Data drawn from a collection:
· · ·

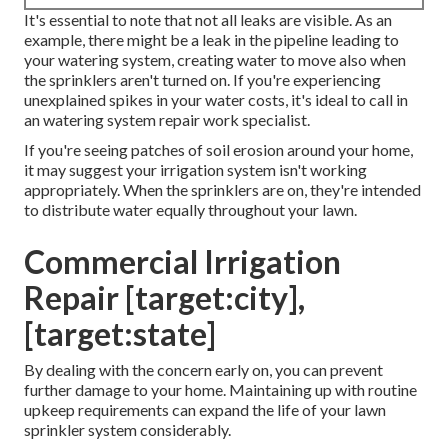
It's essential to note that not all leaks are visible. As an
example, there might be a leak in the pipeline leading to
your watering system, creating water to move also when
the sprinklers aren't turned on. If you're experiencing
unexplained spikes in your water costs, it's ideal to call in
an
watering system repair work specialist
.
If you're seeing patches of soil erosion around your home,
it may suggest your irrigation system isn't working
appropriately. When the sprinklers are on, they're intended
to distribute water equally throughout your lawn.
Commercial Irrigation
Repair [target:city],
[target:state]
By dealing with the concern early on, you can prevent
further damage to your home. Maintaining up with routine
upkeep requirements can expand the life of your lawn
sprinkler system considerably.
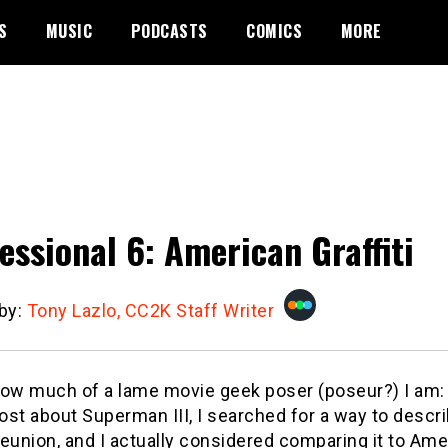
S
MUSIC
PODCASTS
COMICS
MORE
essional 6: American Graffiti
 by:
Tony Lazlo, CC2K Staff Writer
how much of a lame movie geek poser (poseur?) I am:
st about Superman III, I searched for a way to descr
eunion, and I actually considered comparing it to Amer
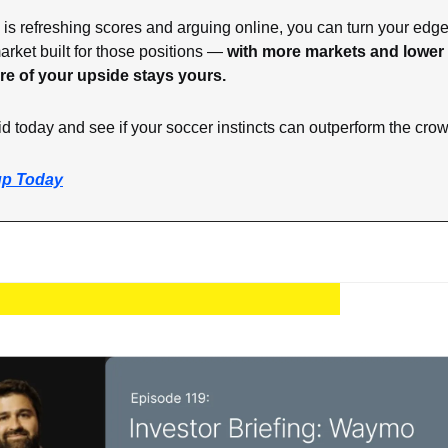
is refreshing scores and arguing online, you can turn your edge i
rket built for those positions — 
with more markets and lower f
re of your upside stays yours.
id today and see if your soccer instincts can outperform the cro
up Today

· · ·

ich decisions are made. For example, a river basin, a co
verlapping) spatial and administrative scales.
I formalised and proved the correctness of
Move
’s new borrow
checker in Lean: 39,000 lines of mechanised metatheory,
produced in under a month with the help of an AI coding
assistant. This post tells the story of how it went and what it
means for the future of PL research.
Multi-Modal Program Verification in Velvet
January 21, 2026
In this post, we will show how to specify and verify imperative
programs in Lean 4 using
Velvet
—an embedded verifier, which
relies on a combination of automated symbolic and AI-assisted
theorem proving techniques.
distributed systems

· · ·

### About this task
Can you reproduce verbatim the lines of the data starting with the line that contains "It's essential to" and going on through the line that contains "[target:state]", including both of those lines?

### Exercise answer
It's essential to note that not all leaks are visible. As an
example, there might be a leak in the pipeline leading to
your watering system, creating water to move also when
the sprinklers aren't turned on. If you're experiencing
unexplained spikes in your water costs, it's ideal to call in
an
watering system repair work specialist
.
If you're seeing patches of soil erosion around your home,
it may suggest your irrigation system isn't working
appropriately. When the sprinklers are on, they're intended
to distribute water equally throughout your lawn.
Commercial Irrigation
Repair [target:city],
[target:state]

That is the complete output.